As a part of Arun Agrawal’s International Environmental Policy course this Winter, I took part in the first of several ‘debates’ in our classroom on topics that represent ongoing conversations in the development and environmental policy conversation. Our prompt was to argue, pro and con, the truth and validity of the following statement: “Technology is the solution to food insecurity.” As someone with a whopping single high-school debate tournament and a “Did Not Place” result under my belt, I felt more capable than ever.
Thankfully, I found myself on the con side of the argument. Allow me to ramble on a topic I’m marginally prepared on: Technology-forward, industry-led, and export-oriented policies have characterized the development project since its inception, and that development trajectory has led us to a situation where our agricultural system creates more than enough calories to feed everyone, but the FAO reports that 815 million people—11 percent of the world’s population—are still chronically undernourished. Despite ‘yield gap’ literature that would problematize the non-ideal farming practices of those suffering most, hunger is often the product of regional, national, and international sociopolitical issues and disruptions (see FAO’s report linked above). A truly sustainable food system would understand the struggles of the smallholder farmer at a household level, and build institutions that are resilient to market price jumps and political disruption. Technological innovation is an important piece of ending hunger, but we need to remember that those innovations are mediated by social and political institutions that reflect and amplify inequity.
I’m happy to take part in these conversations. While development and food policy aren’t topics that I feel particular expertise on, I’m grateful to learn from the world’s leading thinkers on the topic. And just as readings in the run up to our debate reminded me that it’s inappropriate to focus on notions of ‘food security’ without considering households and livelihoods as a whole, that also rings true of sustainable, reliable, and affordable energy provision. In fact, linkages between the Sustainable Development Goals are so strong that it might be more appropriate to consider them as important, connected components of sustainable development instead of discrete goals to achieve.

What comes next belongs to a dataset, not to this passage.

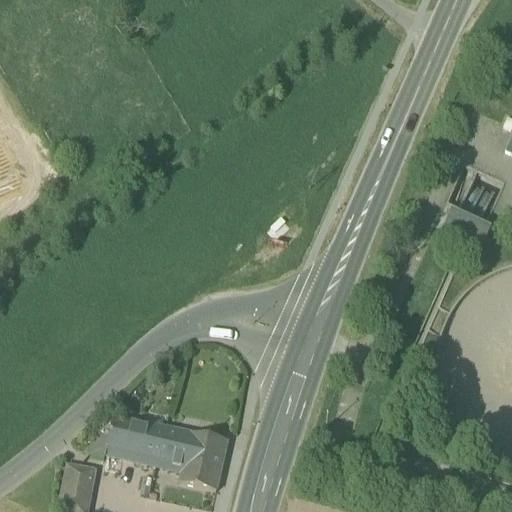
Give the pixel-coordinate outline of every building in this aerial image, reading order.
[(445,205),(459,211),(476,173),(462,167),(445,205)] [(504,186),(476,173),(459,211),(455,220),(483,233),(504,186)] [(442,238),(477,254),(486,234),(483,233),(455,220),(451,219),(453,215),(447,213),(443,221),(438,232),(444,234),(442,238)] [(511,266),(501,269),(476,282),(456,302),(442,326),(435,353),(436,380),(444,407),(459,430),(480,449),(505,461),(511,462),(511,266)] [(105,456),(181,473),(189,438),(117,423),(93,441),(89,459),(104,462),(105,456)] [(178,488),(215,495),(226,445),(190,438),(189,438),(181,473),(180,479),(178,488)] [(105,456),(104,462),(180,479),(181,473),(105,456)] [(57,511),(86,511),(94,474),(66,468),(57,511)]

In fact, I discovered more parallels between food and energy discourses than I’d ever expected In my preparation for this class’s debate (wow, competition is a great motivator). I visited the distinction between food sovereignty and food security that has emerged in the second half of the 20th century, and I’m still floored by the conviction that organizations like The People’s Food Sovereignty Forum and La Via Campesina showed in contesting dominant food and development paradigms. Security-first development schemes locked smallholder farmers out of agroeconomic conversations; evicted and re-settled residents; and fundamentally re-shaped landscapes and land tenure. The People’s Food Sovereignty Forum defined food sovereignty as a process of:
Transforming the current food system to ensure that those who produce food have equitable access to, and control over, land, water, seeds, fisheries and agricultural biodiversity. All people have a right and responsibility to participate in deciding how food is produced and distributed. Governments must respect, protect and fulfill the right to food as the right to adequate, available, accessible, culturally acceptable and nutritious food. (Jarosz, 2014).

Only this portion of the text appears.